I have a client I am seeing currently that embodies why it can be important to discern what balance of carbohydrate, protein and fat works better for any one person. I have worked with hundreds, if not thousands, of clients with similar outcomes. But to listen to many nutrition experts, calorie counting is king. Not so fast.
A TRUNCATED CASE HISTORY
MB is a 40 something married woman with two children, Asian American descent. She eats mostly whole foods, vegetables and beans with small amount of animal protein. Exercises regularly. Splurges occasionally with wine, bread and cheese with girlfriends and a few sweets, but that didn’t use to be a problem. Gained 10 pounds over the last few years. Not happy.
MB showed me weeks of tracking intake on MyFitnessPal. Carbohydrate intake ranged 55-70%, but was especially high in the morning. Calorie intake ranged 1200-2000 per day.

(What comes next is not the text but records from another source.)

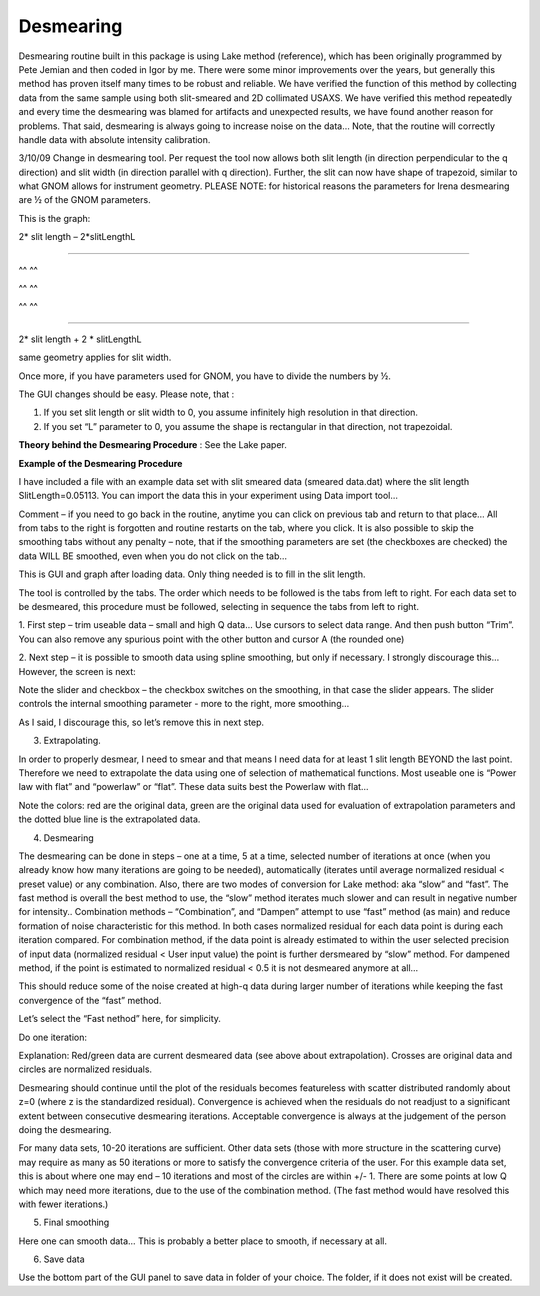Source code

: Desmearing
==========

Desmearing routine built in this package is using Lake method (reference), which has been originally programmed by Pete Jemian and then coded in Igor by me. There were some minor improvements over the years, but generally this method has proven itself many times to be robust and reliable. We have verified the function of this method by collecting data from the same sample using both slit-smeared and 2D collimated USAXS. We have verified this method repeatedly and every time the desmearing was blamed for artifacts and unexpected results, we have found another reason for problems. That said, desmearing is always going to increase noise on the data… Note, that the routine will correctly handle data with absolute intensity calibration.

3/10/09 Change in desmearing tool. Per request the tool now allows both
slit length (in direction perpendicular to the q direction) and slit
width (in direction parallel with q direction). Further, the slit can
now have shape of trapezoid, similar to what GNOM allows for instrument
geometry. PLEASE NOTE: for historical reasons the parameters for Irena
desmearing are ½ of the GNOM parameters.

This is the graph:

2\* slit length – 2\*slitLengthL

^^^^^^^^^^^^^^^^^^^^^^^^^^^^^

^^ ^^

^^ ^^

^^ ^^

^^^^^^^^^^^^^^^^^^^^^^^^^^^^^^^^^^^^^^^^^^^^^^^^^

2\* slit length + 2 \* slitLengthL

same geometry applies for slit width.

Once more, if you have parameters used for GNOM, you have to divide the
numbers by ½.

The GUI changes should be easy. Please note, that :

1. If you set slit length or slit width to 0, you assume infinitely high
   resolution in that direction.

2. If you set “L” parameter to 0, you assume the shape is rectangular in
   that direction, not trapezoidal.

**Theory behind the Desmearing Procedure** : See the Lake paper.

**Example of the Desmearing Procedure**

I have included a file with an example data set with slit smeared data (smeared data.dat) where the slit length SlitLength=0.05113. You can import the data this in your experiment using Data import tool…

Comment – if you need to go back in the routine, anytime you  can click on previous tab and return to that place… All from tabs to the right is forgotten and routine restarts on the tab, where you click. It is also possible to skip the smoothing tabs without any penalty – note, that if the smoothing parameters are set (the checkboxes are checked) the data WILL BE smoothed, even when you do not click on the tab…

.. image:: media/Desmearing1.png
   :align: center
   :width: 100%


This is GUI and graph after loading data. Only thing needed is to fill
in the slit length.

The tool is controlled by the tabs. The order which needs to be followed
is the tabs from left to right. For each data set to be desmeared, this
procedure must be followed, selecting in sequence the tabs from left to
right.

1. First step – trim useable data – small and high Q data… Use cursors
to select data range. And then push button “Trim”. You can also remove
any spurious point with the other button and cursor A (the rounded one)

.. image:: media/Desmearing2.png
   :align: center
   :width: 100%


2. Next step – it is possible to smooth data using spline smoothing, but
only if necessary. I strongly discourage this… However, the screen is
next:

.. image:: media/Desmearing3.png
   :align: center
   :width: 100%


Note the slider and checkbox – the checkbox switches on the smoothing,
in that case the slider appears. The slider controls the internal
smoothing parameter - more to the right, more smoothing…

As I said, I discourage this, so let’s remove this in next step.

3. Extrapolating.

In order to properly desmear, I need to smear and that means I need data
for at least 1 slit length BEYOND the last point. Therefore we need to
extrapolate the data using one of selection of mathematical functions.
Most useable one is “Power law with flat” and “powerlaw” or “flat”.
These data suits best the Powerlaw with flat…

.. image:: media/Desmearing4.png
   :align: center
   :width: 100%


Note the colors: red are the original data, green are the original data
used for evaluation of extrapolation parameters and the dotted blue line
is the extrapolated data.

4. Desmearing

.. image:: media/Desmearing5.png
   :align: center
   :width: 100%


The desmearing can be done in steps – one at a time, 5 at a time,
selected number of iterations at once (when you already know how many
iterations are going to be needed), automatically (iterates until
average normalized residual < preset value) or any combination. Also,
there are two modes of conversion for Lake method: aka “slow” and
“fast”. The fast method is overall the best method to use, the “slow”
method iterates much slower and can result in negative number for
intensity.. Combination methods – “Combination”, and “Dampen” attempt to
use “fast” method (as main) and reduce formation of noise characteristic
for this method. In both cases normalized residual for each data point
is during each iteration compared. For combination method, if the data
point is already estimated to within the user selected precision of
input data (normalized residual < User input value) the point is further
dersmeared by “slow” method. For dampened method, if the point is
estimated to normalized residual < 0.5 it is not desmeared anymore at
all…

This should reduce some of the noise created at high-q data during
larger number of iterations while keeping the fast convergence of the
“fast” method.

Let’s select the “Fast nethod” here, for simplicity.

Do one iteration:

.. image:: media/Desmearing6.png
   :align: center
   :width: 100%


Explanation: Red/green data are current desmeared data (see above about
extrapolation). Crosses are original data and circles are normalized
residuals.

Desmearing should continue until the plot of the residuals becomes
featureless with scatter distributed randomly about z=0 (where z is the
standardized residual). Convergence is achieved when the residuals do
not readjust to a significant extent between consecutive desmearing
iterations. Acceptable convergence is always at the judgement of the
person doing the desmearing.

.. image:: media/Desmearing7.png
   :align: center
   :width: 100%


For many data sets, 10-20 iterations are sufficient. Other data sets
(those with more structure in the scattering curve) may require as many
as 50 iterations or more to satisfy the convergence criteria of the
user. For this example data set, this is about where one may end – 10
iterations and most of the circles are within +/- 1. There are some
points at low Q which may need more iterations, due to the use of the
combination method. (The fast method would have resolved this with fewer
iterations.)

5. Final smoothing

.. image:: media/Desmearing8.png
   :align: center
   :width: 100%


Here one can smooth data… This is probably a better place to smooth, if
necessary at all.

6. Save data

Use the bottom part of the GUI panel to save data in folder of your
choice. The folder, if it does not exist will be created.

We chatted about what was important to her and what changes made sense. MM shifted to more protein, less carbohydrates–especially in the mornings. In one month, she lost 4.25 pounds. She measures about 2.5 inches less at her waist and 1.5 inches less at her hips. She is shopping in her closet and wearing pants that she had given up on.
MM reports that food finally makes sense to her. She understands why she feels bloated after eating more carbohydrate than she can handle. She is currently navigating her cultural holidays without gaining weight. She anticipates refocusing her efforts once the festivities are over next month.
THERE IS MORE TO WEIGHT LOSS THAN COUNTING CALORIES
When someone’s diet is abysmal, eating more whole foods and fewer calories will always make a positive impact. These changes are important, but they are the easy call. What happened to MM is not unusual. There are many people who do “everything right” and still gain weight or can’t lose weight that they want to lose. Often people slip up because they feel hungry or at least not content. It is too hard to be constantly fighting the sense, “I need something.”
I focus on hunger and satiety. Calorie counting rarely does. My more insulin resistant clients often find that an adequate intake of protein and fat with moderated carbohydrate intake enhances satiety–that sense that you are satisfied after eating– and minimizes overeating at night. They crave less sugar and/or other refined carbohydrates. These are core reasons they are able to eat less and lose fat weight. I like to think they are learning to work with their body.
Many calorie counting proponents forget or maybe just don’t pay enough attention to many other factors that influence energy metabolism. Calories count, they just aren’t the only thing that counts. I recently heard scientists report that the global obesity epidemic can no longer be explained by energy intake. Endocrine disruptors, sleep debt, use of psychoactive agents and other factors influence how our body uses energy.
Despite all the diet chatter, it is important to remember that there is not one single right way to eat. The critical goal for each of us is to figure out the approach to food that works.